Look below for the line that has "right knee: (63, 215)"; output exactly from it through the line that has "left ear: (90, 66)", and leave the pictures out.
___ PROVIDED MATERIAL
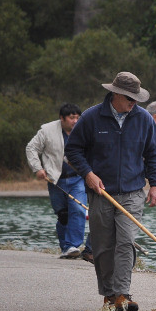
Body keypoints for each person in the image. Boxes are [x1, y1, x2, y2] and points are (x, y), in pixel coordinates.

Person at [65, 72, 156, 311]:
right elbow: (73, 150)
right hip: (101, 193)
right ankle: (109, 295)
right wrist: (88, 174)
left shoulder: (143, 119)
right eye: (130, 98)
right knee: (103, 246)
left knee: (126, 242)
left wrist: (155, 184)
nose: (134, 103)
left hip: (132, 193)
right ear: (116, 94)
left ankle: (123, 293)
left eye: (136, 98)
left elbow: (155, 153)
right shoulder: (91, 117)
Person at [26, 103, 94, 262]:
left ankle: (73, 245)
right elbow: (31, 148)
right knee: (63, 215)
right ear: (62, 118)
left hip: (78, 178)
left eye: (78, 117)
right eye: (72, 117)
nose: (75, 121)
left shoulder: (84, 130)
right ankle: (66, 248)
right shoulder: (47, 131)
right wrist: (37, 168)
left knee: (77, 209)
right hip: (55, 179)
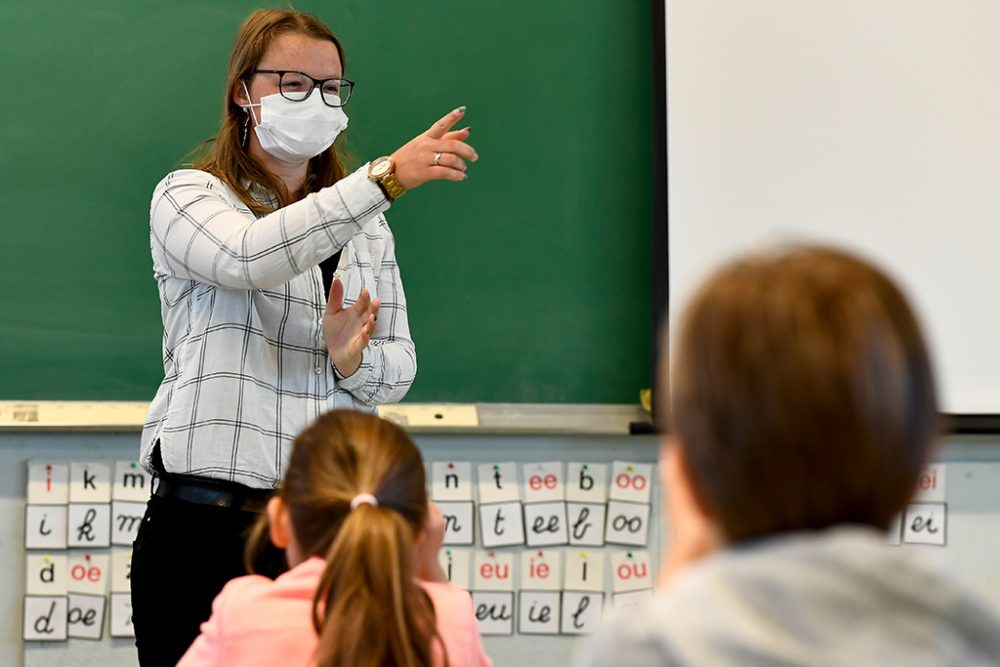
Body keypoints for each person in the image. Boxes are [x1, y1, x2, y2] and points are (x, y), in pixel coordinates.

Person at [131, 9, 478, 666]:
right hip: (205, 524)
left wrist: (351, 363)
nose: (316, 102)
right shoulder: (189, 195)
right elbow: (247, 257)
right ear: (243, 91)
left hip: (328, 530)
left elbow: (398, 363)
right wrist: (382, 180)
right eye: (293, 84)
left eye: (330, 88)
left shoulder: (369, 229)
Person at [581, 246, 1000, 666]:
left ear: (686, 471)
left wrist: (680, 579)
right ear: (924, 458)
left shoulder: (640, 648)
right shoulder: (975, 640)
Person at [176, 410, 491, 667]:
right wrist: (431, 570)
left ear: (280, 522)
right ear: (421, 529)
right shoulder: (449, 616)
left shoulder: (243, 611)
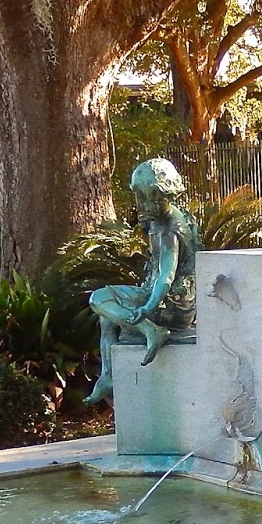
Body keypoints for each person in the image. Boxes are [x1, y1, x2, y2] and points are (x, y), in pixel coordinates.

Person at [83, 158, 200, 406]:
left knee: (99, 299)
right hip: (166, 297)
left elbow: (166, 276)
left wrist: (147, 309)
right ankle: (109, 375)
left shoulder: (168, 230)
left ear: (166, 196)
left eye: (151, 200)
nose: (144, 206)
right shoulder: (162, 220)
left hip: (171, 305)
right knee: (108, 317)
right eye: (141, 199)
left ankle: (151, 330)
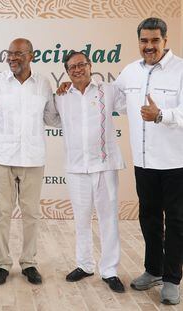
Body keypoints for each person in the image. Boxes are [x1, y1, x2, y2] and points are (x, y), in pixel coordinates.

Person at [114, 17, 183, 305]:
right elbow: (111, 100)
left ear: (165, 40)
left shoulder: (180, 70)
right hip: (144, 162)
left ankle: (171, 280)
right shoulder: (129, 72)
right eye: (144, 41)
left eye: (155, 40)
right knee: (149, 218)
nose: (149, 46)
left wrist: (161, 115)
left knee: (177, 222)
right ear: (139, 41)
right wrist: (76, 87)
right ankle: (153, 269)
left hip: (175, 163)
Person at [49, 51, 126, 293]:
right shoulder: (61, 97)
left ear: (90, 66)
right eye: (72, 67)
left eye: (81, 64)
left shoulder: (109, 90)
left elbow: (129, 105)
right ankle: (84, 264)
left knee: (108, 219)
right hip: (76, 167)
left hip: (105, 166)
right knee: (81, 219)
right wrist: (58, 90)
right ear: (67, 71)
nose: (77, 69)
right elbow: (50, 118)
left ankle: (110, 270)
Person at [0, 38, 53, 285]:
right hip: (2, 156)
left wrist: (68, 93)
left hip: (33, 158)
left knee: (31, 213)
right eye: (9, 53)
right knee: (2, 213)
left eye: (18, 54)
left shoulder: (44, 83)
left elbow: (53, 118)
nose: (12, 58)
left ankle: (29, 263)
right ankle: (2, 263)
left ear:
______
• _RESPONSE TO THE TASK_:
right knee: (63, 215)
right ear: (62, 118)
left hip: (78, 178)
left eye: (78, 117)
right eye: (72, 117)
nose: (75, 121)
left shoulder: (84, 130)
right ankle: (66, 248)
right shoulder: (47, 131)
right wrist: (37, 168)
left knee: (77, 209)
right hip: (55, 179)
Body keypoints for each person in the image. Boxes are [x1, y1, x2, y2] and points are (x, y), in pixel coordinates.

Person at [131, 9, 478, 666]:
right hip: (205, 524)
left wrist: (351, 363)
nose: (316, 102)
right shoulder: (189, 195)
right elbow: (247, 257)
right ear: (243, 91)
left hip: (328, 530)
left elbow: (398, 363)
right wrist: (382, 180)
right eye: (293, 84)
left eye: (330, 88)
left shoulder: (369, 229)
Person at [581, 246, 1000, 666]:
left ear: (686, 471)
left wrist: (680, 579)
right ear: (924, 458)
left shoulder: (640, 648)
right shoulder: (975, 640)
Person at [176, 410, 491, 667]:
right wrist: (431, 570)
left ear: (280, 522)
right ear: (421, 529)
right shoulder: (449, 616)
left shoulder: (243, 611)
Body keypoints for each person in the image. Boxes are [x1, y1, x2, y2] and points are (x, y), in pixel coordinates.

Person at [83, 158, 200, 406]:
left knee: (99, 299)
right hip: (166, 297)
left elbow: (166, 276)
left wrist: (147, 309)
right ankle: (109, 375)
left shoulder: (168, 230)
left ear: (166, 196)
left eye: (151, 200)
nose: (144, 206)
right shoulder: (162, 220)
left hip: (171, 305)
right knee: (108, 317)
right eye: (141, 199)
left ankle: (151, 330)
Body keypoints for each person in the image. Boxes are [x1, y1, x2, y2] and points are (x, y), in pixel coordinates.

Person at [114, 17, 183, 305]:
right elbow: (111, 100)
left ear: (165, 40)
left shoulder: (180, 70)
right hip: (144, 162)
left ankle: (171, 280)
right shoulder: (129, 72)
right eye: (144, 41)
left eye: (155, 40)
right knee: (149, 218)
nose: (149, 46)
left wrist: (161, 115)
left knee: (177, 222)
right ear: (139, 41)
right wrist: (76, 87)
right ankle: (153, 269)
left hip: (175, 163)
Person at [49, 51, 126, 293]:
right shoulder: (61, 97)
left ear: (90, 66)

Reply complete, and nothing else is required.